[Trecho do documento]
Direito à educação

Em Casa Grande uma conquista abre espaço para a outra. Juntamente com a luz elétrica se lutou para conquistar a luz do saber.

Repórter – Como se deu a implantação da Escola Classe Casa Grande?

Aníbal – Antes mesmo de inaugurarmos a rede elétrica já havíamos começado a batalhar pela construção da escola. Na época estava proibido qualquer tipo de serviço público nas chamadas áreas irregulares. Mas eu como professor, sabendo que a comunidade não tinha onde estudar, corri atrás da educação. Em 1984 a secretária da educação era a Eurides Brito. Sendo ela uma pedagoga entendeu que, apesar do decreto, a educação era prioridade. Se nós arranjássemos 32 alunos ela abriria a escola no núcleo rural. A dona Dinora Cayres e o Argemiro Arruda saíram abaixo de sol quente cadastrando as crianças. Aqui ao lado havia a sede da Associação dos Bibliotecários, da qual eu era presidente, e montamos ali a sala de aula. A primeira professora foi a Socorro e a primeira funcionária foi a dona Luzia, que veio a se alfabetizar na própria escola em que trabalhava. Foram aparecendo cada vez mais alunos e então conseguimos a autorização para construirmos uma escola definitiva em Casa Grande.

Repórter – Foi fácil essa construção?

[Itens de um conjunto de dados]
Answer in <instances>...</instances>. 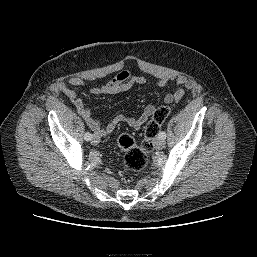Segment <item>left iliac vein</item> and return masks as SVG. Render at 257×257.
<instances>
[{
    "mask_svg": "<svg viewBox=\"0 0 257 257\" xmlns=\"http://www.w3.org/2000/svg\"><path fill=\"white\" fill-rule=\"evenodd\" d=\"M165 140L161 138H157L154 142V145L157 149H162L165 147Z\"/></svg>",
    "mask_w": 257,
    "mask_h": 257,
    "instance_id": "1",
    "label": "left iliac vein"
}]
</instances>
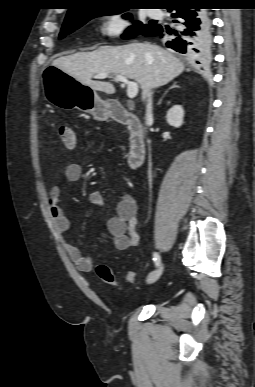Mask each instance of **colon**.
Instances as JSON below:
<instances>
[{
	"instance_id": "5ec220e1",
	"label": "colon",
	"mask_w": 255,
	"mask_h": 387,
	"mask_svg": "<svg viewBox=\"0 0 255 387\" xmlns=\"http://www.w3.org/2000/svg\"><path fill=\"white\" fill-rule=\"evenodd\" d=\"M58 137L59 141L62 144V146L67 149L71 150L75 147L78 139L77 132L67 125H61L58 129ZM92 143L93 141H89ZM97 275L99 279L108 284V285H114L115 284V276L111 268L106 264H100L96 268ZM125 280L129 283H134L136 281V274L132 271H129L125 275Z\"/></svg>"
}]
</instances>
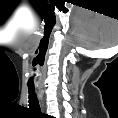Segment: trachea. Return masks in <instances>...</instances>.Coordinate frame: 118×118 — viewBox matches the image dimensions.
<instances>
[{"instance_id":"3493384b","label":"trachea","mask_w":118,"mask_h":118,"mask_svg":"<svg viewBox=\"0 0 118 118\" xmlns=\"http://www.w3.org/2000/svg\"><path fill=\"white\" fill-rule=\"evenodd\" d=\"M29 105L34 110L40 111V106H39V102H38L36 93H35L34 89H32V88H29Z\"/></svg>"}]
</instances>
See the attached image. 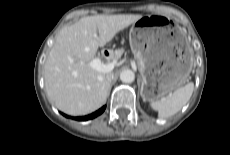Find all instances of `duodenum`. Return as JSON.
<instances>
[{
    "label": "duodenum",
    "instance_id": "duodenum-1",
    "mask_svg": "<svg viewBox=\"0 0 230 155\" xmlns=\"http://www.w3.org/2000/svg\"><path fill=\"white\" fill-rule=\"evenodd\" d=\"M102 54H103V57H105V58L108 56V52L107 51H103Z\"/></svg>",
    "mask_w": 230,
    "mask_h": 155
}]
</instances>
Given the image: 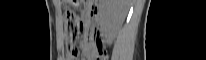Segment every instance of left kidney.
I'll return each instance as SVG.
<instances>
[{
    "instance_id": "5707ae66",
    "label": "left kidney",
    "mask_w": 206,
    "mask_h": 60,
    "mask_svg": "<svg viewBox=\"0 0 206 60\" xmlns=\"http://www.w3.org/2000/svg\"><path fill=\"white\" fill-rule=\"evenodd\" d=\"M128 13L127 0H100L101 31L110 38L119 29Z\"/></svg>"
}]
</instances>
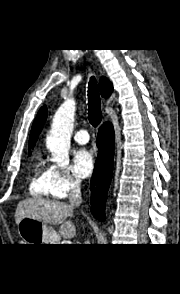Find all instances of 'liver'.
Here are the masks:
<instances>
[{
    "mask_svg": "<svg viewBox=\"0 0 180 294\" xmlns=\"http://www.w3.org/2000/svg\"><path fill=\"white\" fill-rule=\"evenodd\" d=\"M72 214L73 207L65 202L49 201L40 198L25 199L17 205L15 221L18 225L21 219L28 217L45 224H60L61 235L66 238H72L76 234V228L72 221L66 220Z\"/></svg>",
    "mask_w": 180,
    "mask_h": 294,
    "instance_id": "1",
    "label": "liver"
}]
</instances>
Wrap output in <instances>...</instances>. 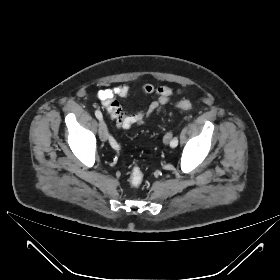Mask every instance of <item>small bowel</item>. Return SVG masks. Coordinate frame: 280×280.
I'll return each instance as SVG.
<instances>
[{
    "mask_svg": "<svg viewBox=\"0 0 280 280\" xmlns=\"http://www.w3.org/2000/svg\"><path fill=\"white\" fill-rule=\"evenodd\" d=\"M141 90L147 95L154 96V100L149 103L145 110L136 112L126 111L119 101V99H127L133 95L129 85L121 84L98 92V98L118 129L128 130L135 125H143L147 118L158 114L162 110L174 93V90L167 85L155 86L149 82L144 83Z\"/></svg>",
    "mask_w": 280,
    "mask_h": 280,
    "instance_id": "obj_1",
    "label": "small bowel"
}]
</instances>
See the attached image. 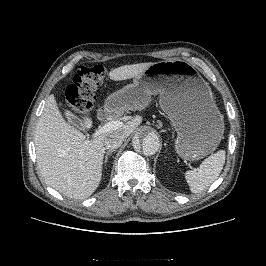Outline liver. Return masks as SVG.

[Tarefa proposta]
Responda às perguntas com base no trecho sobre a Escola Classe Casa Grande:
1. Quem era a secretária da educação em 1984?
2. Quantos alunos era preciso arranjar para que a escola fosse aberta no núcleo rural?
3. Quem foi a primeira professora da escola?
Os itens foram tirados de outra fonte.

[Resposta correta]
1. Eurides Brito.
2. 32 alunos.
3. Socorro.